Ed Clark, an 18-year Boeing veteran, is “leaving the program” immediately, Boeing Commercial Airplanes chief Stan Deal said in a memo to employees Wednesday morning.

Clark was the head of the company’s production facility in Renton, Washington, which is the final assembly site of the 737 MAX airliner and builds its MAX 9 aircraft.

Deal said that Katie Ringgold, previously in charge of 737 deliveries, would take over the MAX program, and that another executive, Elizabeth Lund, would take on a new role overseeing quality across all of Boeing’s commercial airplanes.

Clark is an engineer. His successor Ringgold has business degrees. She began her aviation career performing avionics systems maintenance and troubleshooting on C-130 cargo aircraft in the US Air Force.

Deal wrote that the leadership changes are intended to drive Boeing Commercial Airplanes’ “enhanced focus on ensuring that every airplane we deliver meets or exceeds all quality and safety requirements”.

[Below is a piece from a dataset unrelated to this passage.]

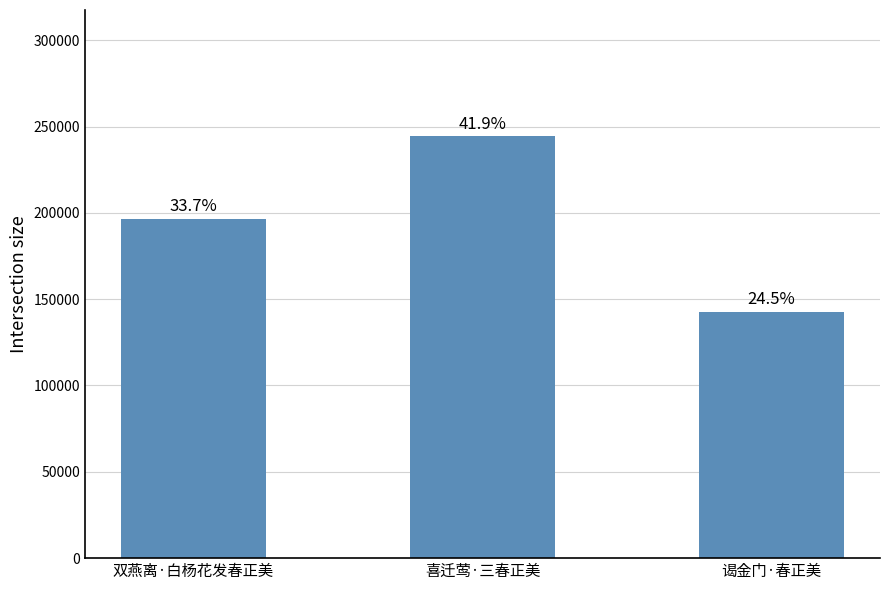

Reading left to right, transcribe all the data shown in this chart.

196521	244232	142653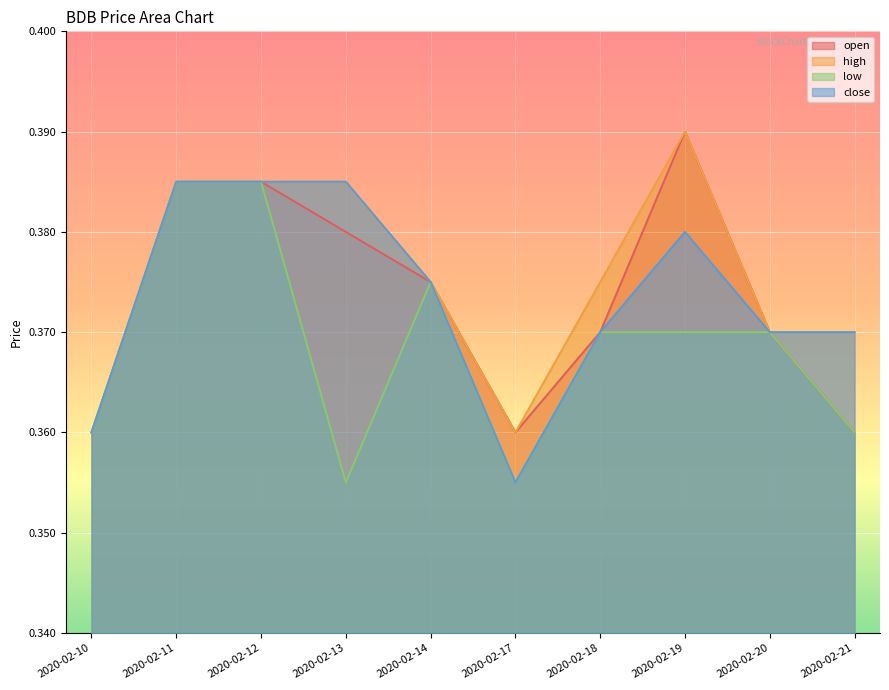

How many interior local valleys does the close series have?

1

The announcement came two weeks after a report from the US National Transportation Safety Board found that bolts that held a panel known as a door plug in place were missing when the nearly brand-new 737 MAX 9 used for Alaska Airlines Flight 1282 departed the Portland International Airport in Oregon for Ontario, California, on Jan 5. The bolts prevent the door plug from sliding up from the frame when pressurization changes in the cabin midflight.

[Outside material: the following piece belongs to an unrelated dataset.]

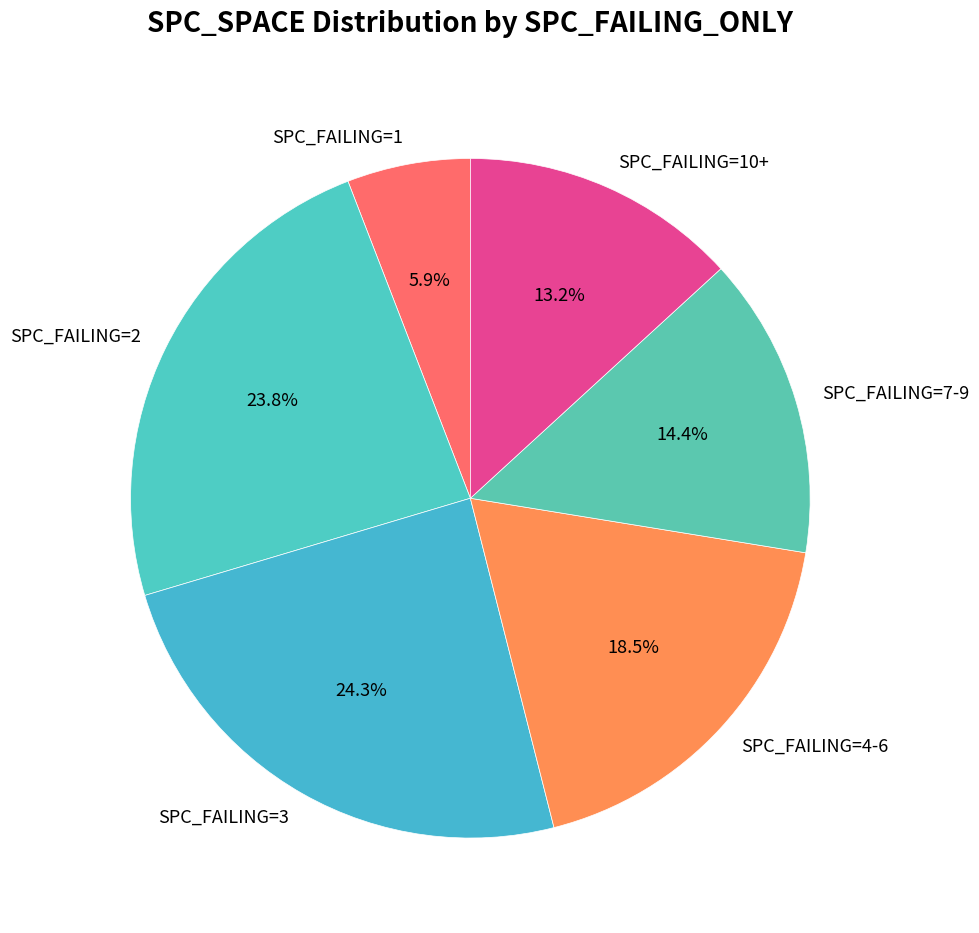

Does SPC_FAILING=4-6 represent more than half of the total?

No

The incident occurred at about 16,000 feet, when the door plug blew off the jet, forcing the pilots to return to Portland for an emergency landing.

The plug is a barrier used to cover a gap in the plane’s body where an extra exit door could optionally be installed. The mishap could have been catastrophic if the plane were at cruising altitude.

The incident aboard the Alaska Airlines MAX 9 is the latest crisis for Boeing, which has been plagued by manufacturing problems after fatal crashes of its 737 MAX 8 in 2018 and 2019 that killed all 346 people on board the two flights.

Although there were no reports of serious injuries to passengers, some are now suing Boeing and Alaska Airlines, claiming the flight caused them trauma and injury.

The problems on Boeing planes have delayed deliveries to customers. A month after the Alaska Airlines flight, Boeing said improperly drilled holes on some MAX planes would delay handovers of the aircraft to airlines.

The Federal Aviation Administration has said it has increased direct inspections of Boeing’s MAX production lines and said it would prohibit the manufacturer from increasing output until the agency is satisfied with its quality controls.

Boeing rival Airbus has ramped up production and deliveries of new planes.